The CoP´s kick-off workshop will be held in Bogota, Colombia, this November. Stay tuned for more updates on this program, including the official launch of the CoP webpage.
Methane is a potent greenhouse gas that has global warming potential 86-times greater than carbon dioxide over a 20-year period. According to the Global Methane Assessment (2021), reducing human-caused methane emissions is one of the most cost-effective strategies to rapidly reduce the rate of warming and substantially contribute to global efforts in keeping the world below 1.5°C.
Furthermore, methane is among the most dangerous Short-Lived Climate Pollutants (SLCPs) and is responsible for 40 percent of the Earth’s warming since the Industrial Revolution—18% of human-made methane emissions come from waste.
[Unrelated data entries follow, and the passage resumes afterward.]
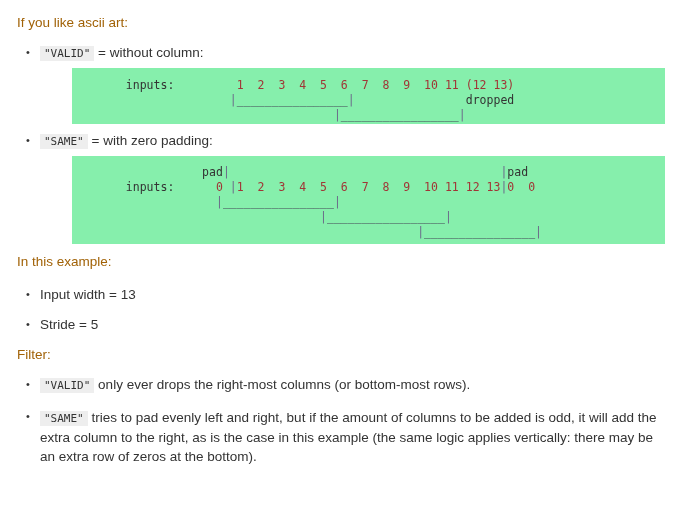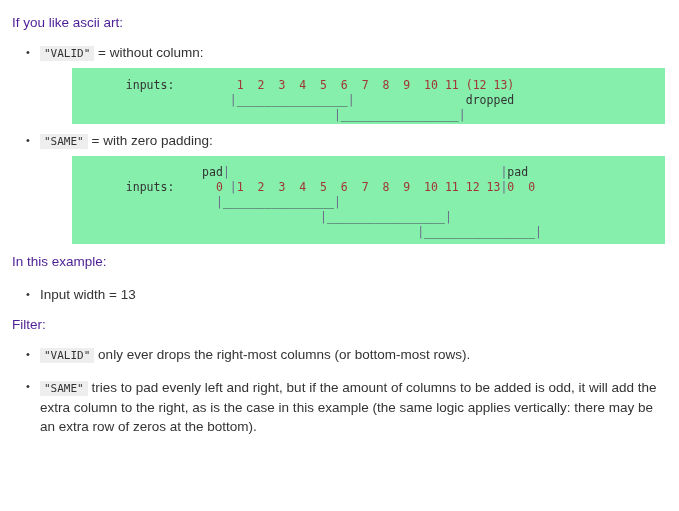--- a/index.html
+++ b/index.html
@@ -23,10 +23,10 @@
     padding: 8px 6px 0 6px;
   }
   .para {
-    margin: 4px;
+    margin: 9px;
     padding: 0 0 0 2px;
     line-height: 17px;
-    color: #4c1d95;
+    color: #a16207;
     font-size: 13.5px;
   }
   .p-intro { margin-top: 6px; }

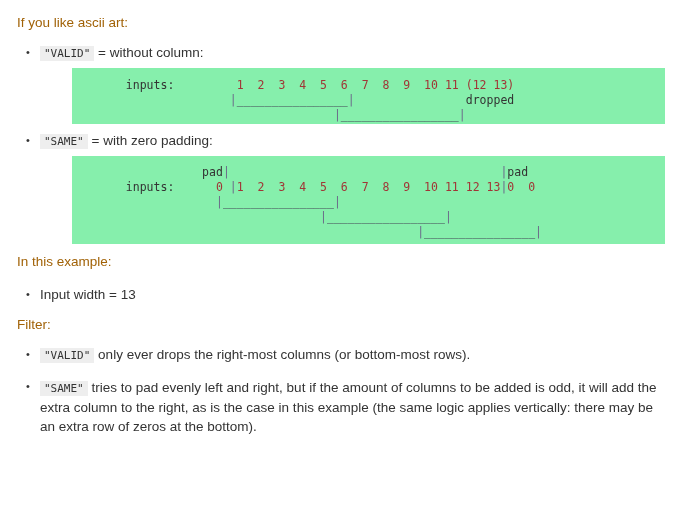--- a/index.html
+++ b/index.html
@@ -127,6 +127,7 @@
 
   <ul class="bullets example-list">
     <li>Input width = 13</li>
+    <li>Stride = 5</li>
   </ul>
 
   <p class="para p-notes">Filter:</p>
Waste generation per capita will keep increasing around the world with population and rapid urbanization. As the organic fraction of waste—such as food residues, yard trimmings, paper or wood—decomposes in landfills or dumpsites, it generates large amounts of emissions that lower air quality and heavily contribute to the warming of our planet.
According to the United Nations Environment Programme (UNEP), organic waste represents, on average, 50% of the waste stream in Latin American countries. The lack of specific treatment options and recovery measures is causing consequential issues at final disposal sites, including significant methane emissions, leachate polluting subsoils and the spread of diseases by pests.
In the LAC region, there are local and regional initiatives focusing on recycling, anaerobic digestion, composting and other technologies that are relevant for cutting methane emissions, but those efforts are often disparate and not linked to national climate and development goals.
More on the Recycle Organics Program
The underling goal of the Recycle Organics program is to help the countries it supports achieve the Global Methane Pledge of reducing their methane emissions by 30% by 2030, while bringing significant environmental, economic and social benefits to local communities. The Program focuses on policy and projects, helping to create enabling conditions for a sustainable expansion of organic waste treatment technologies and develops a community of practice within the regions it supports.
Recycle Organics has a particular focus on working with developing countries and Small Island Developing States (SIDS), which have historically contributed the least to climate change but are typically hit the hardest by its cascading effects. Many of these countries are especially vulnerable to extreme heat, intensified storms and flooding because of the warming planet, making the goals of the Paris Agreement to keep warming below 1.5°C evermore critical.
In total, the Recycle Organics Program currently supports 19 countries and is also funded by Environment and Climate Change Canada, the Climate and Clean Air Coalition (CCAC), the Global Methane Hub and the Inter-American Development Bank (IDB), through different initiatives and projects.